I need each line of the entries below that includes the string "final".

Supplied material START

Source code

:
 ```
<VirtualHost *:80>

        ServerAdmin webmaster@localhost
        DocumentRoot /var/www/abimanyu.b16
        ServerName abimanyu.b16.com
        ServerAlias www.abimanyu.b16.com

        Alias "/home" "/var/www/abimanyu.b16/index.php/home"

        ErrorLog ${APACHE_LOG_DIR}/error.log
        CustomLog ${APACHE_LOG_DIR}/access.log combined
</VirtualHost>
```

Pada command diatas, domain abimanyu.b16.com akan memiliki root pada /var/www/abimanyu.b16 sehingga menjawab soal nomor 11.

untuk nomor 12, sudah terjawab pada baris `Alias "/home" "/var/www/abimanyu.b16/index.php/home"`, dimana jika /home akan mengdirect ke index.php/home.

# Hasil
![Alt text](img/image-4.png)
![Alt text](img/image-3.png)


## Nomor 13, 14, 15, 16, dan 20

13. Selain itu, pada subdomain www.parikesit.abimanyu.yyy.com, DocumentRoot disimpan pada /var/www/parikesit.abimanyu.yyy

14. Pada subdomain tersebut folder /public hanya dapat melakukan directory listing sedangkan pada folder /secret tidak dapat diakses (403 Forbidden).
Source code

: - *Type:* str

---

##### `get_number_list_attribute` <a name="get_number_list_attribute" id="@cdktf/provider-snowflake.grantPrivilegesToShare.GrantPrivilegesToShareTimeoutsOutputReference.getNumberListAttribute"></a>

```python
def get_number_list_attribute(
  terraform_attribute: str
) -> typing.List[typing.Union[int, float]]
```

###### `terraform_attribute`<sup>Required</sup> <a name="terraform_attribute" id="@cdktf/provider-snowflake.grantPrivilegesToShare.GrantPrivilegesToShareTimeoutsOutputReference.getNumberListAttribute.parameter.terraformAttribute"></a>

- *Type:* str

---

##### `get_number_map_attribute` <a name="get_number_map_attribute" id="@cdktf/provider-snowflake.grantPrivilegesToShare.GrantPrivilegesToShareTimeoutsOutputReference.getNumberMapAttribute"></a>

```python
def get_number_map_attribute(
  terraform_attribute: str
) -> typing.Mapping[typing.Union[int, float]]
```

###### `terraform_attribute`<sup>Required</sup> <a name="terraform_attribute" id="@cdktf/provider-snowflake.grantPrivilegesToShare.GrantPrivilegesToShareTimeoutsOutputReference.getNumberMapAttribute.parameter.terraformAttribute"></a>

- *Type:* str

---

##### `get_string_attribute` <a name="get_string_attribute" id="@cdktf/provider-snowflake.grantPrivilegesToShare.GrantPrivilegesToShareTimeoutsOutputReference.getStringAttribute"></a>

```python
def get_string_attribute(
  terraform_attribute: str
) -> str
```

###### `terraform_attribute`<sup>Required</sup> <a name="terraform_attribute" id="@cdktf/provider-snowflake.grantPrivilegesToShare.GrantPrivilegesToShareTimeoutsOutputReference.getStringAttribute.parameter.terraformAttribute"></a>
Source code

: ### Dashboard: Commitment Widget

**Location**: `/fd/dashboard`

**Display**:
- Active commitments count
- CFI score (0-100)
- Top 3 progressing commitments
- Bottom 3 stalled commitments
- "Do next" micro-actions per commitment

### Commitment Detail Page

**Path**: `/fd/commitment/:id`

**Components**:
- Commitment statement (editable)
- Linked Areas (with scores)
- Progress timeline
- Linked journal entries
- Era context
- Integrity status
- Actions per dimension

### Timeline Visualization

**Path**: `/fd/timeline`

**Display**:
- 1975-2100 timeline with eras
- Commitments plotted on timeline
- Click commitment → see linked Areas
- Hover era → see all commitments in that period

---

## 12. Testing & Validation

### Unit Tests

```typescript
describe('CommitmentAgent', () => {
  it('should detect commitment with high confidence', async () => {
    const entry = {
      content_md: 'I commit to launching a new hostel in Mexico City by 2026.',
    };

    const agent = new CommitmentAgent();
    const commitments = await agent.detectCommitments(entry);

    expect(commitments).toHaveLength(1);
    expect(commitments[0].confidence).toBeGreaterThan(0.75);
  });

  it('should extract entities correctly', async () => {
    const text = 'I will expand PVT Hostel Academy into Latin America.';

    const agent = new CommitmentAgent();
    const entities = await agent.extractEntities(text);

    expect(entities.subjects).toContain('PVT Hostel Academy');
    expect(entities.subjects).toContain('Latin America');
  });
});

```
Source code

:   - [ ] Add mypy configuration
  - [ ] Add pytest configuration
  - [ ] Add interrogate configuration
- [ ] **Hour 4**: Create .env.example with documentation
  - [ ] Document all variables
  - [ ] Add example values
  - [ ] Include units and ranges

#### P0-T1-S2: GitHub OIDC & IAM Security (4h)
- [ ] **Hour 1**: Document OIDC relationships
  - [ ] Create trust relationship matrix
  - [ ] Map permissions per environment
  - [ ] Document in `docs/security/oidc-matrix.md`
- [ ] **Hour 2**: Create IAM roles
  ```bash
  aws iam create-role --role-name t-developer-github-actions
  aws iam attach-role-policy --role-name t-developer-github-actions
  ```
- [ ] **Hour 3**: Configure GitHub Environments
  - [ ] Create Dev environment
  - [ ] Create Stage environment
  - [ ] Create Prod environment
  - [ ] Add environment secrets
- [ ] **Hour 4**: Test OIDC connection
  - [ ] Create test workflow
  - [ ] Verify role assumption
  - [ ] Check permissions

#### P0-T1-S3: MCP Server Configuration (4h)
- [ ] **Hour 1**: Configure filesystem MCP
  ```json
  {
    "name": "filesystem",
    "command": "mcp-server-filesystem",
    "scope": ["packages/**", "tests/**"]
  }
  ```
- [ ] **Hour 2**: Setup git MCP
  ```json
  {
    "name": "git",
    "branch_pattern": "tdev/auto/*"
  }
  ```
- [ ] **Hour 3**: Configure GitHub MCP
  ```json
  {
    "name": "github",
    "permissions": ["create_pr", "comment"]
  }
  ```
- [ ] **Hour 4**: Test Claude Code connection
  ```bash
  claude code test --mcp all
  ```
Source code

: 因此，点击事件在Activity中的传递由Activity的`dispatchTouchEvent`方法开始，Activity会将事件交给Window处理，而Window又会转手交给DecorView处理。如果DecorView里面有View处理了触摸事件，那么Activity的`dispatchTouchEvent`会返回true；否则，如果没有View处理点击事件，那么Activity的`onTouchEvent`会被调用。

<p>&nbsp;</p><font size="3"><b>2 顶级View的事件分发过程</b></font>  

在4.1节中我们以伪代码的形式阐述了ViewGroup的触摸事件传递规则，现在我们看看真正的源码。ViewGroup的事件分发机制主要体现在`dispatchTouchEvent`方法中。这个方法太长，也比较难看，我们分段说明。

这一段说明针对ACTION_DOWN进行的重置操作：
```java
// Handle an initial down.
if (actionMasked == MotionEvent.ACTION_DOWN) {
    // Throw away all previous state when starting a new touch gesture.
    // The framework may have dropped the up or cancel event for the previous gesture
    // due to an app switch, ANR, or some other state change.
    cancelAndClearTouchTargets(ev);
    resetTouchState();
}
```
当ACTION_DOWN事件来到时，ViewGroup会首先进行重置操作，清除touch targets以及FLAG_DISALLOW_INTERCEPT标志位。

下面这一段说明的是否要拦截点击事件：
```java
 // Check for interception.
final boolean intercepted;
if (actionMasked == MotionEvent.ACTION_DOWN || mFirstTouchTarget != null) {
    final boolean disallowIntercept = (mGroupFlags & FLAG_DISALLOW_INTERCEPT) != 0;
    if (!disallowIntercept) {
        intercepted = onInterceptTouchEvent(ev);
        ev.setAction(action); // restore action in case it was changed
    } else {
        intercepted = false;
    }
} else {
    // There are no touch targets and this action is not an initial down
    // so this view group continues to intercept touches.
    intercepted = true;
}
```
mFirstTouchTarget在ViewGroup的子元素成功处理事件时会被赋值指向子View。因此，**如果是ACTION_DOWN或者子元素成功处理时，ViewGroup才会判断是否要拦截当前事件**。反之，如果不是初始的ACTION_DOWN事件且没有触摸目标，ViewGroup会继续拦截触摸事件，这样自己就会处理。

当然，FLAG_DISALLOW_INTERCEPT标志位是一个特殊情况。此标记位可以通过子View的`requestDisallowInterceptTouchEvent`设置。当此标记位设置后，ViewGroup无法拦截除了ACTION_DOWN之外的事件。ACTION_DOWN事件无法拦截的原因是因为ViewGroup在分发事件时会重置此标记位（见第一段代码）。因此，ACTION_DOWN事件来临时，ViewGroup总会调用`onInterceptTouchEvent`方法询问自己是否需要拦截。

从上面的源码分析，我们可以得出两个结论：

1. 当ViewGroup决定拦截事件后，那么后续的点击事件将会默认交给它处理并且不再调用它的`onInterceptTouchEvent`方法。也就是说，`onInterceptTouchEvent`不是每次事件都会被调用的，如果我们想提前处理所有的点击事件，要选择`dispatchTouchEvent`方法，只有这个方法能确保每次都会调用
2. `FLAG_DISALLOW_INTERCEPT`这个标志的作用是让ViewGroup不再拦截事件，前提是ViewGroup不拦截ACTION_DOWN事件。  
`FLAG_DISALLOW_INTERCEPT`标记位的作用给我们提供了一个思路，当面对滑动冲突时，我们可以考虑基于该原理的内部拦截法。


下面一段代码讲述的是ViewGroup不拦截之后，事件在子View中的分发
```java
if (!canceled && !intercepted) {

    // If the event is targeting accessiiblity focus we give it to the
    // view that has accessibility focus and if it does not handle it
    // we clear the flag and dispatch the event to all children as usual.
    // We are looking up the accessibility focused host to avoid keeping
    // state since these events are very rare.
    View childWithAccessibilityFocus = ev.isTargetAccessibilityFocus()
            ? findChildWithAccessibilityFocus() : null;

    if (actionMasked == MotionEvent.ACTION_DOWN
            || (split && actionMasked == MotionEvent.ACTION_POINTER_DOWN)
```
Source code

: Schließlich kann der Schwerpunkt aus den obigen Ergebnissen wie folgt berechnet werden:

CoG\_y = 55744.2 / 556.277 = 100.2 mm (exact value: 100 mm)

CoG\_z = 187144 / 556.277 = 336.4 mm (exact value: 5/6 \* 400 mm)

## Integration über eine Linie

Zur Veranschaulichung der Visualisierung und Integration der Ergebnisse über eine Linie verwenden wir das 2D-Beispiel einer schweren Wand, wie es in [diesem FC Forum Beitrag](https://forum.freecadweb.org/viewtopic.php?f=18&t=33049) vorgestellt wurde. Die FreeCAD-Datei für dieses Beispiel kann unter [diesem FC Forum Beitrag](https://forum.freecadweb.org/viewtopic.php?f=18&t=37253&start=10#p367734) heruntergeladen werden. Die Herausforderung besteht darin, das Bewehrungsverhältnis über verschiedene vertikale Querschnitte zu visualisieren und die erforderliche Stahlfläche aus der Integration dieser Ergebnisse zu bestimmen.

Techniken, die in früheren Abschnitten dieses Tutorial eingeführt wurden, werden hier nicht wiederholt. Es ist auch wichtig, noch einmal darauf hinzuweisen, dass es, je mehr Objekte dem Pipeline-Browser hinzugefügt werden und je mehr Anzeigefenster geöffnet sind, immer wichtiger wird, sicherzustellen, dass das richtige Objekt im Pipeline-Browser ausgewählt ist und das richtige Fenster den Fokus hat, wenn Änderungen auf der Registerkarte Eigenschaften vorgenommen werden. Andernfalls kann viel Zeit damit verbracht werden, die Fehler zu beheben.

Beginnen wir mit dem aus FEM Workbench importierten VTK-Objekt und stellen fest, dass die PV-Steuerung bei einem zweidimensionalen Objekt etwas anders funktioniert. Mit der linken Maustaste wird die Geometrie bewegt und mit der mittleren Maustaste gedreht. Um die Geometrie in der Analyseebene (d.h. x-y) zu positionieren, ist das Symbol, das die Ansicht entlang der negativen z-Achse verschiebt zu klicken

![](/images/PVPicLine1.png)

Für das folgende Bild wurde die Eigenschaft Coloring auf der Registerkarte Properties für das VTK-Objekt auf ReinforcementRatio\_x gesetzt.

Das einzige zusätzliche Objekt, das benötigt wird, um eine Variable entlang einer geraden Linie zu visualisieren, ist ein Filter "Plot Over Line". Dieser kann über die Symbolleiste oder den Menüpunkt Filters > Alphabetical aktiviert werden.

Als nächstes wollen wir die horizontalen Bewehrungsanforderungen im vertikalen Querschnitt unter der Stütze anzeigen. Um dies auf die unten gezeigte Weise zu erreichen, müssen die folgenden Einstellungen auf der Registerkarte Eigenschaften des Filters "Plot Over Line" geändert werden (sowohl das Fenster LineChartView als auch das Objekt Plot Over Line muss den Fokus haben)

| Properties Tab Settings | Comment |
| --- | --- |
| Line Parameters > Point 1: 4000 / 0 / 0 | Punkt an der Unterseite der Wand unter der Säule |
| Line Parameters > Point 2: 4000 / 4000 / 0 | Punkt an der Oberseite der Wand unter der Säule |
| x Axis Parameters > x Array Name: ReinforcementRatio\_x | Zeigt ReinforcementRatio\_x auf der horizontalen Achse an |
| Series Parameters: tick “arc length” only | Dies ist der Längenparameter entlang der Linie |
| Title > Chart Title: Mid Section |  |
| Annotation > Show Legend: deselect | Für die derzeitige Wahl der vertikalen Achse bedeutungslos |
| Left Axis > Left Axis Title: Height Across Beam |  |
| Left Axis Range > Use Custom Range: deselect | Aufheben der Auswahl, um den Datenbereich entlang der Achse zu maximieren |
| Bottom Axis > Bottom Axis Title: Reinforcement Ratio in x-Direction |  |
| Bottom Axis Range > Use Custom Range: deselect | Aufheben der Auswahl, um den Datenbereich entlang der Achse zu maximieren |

Supplied material END

Task solution —
final boolean intercepted;
    final boolean disallowIntercept = (mGroupFlags & FLAG_DISALLOW_INTERCEPT) != 0;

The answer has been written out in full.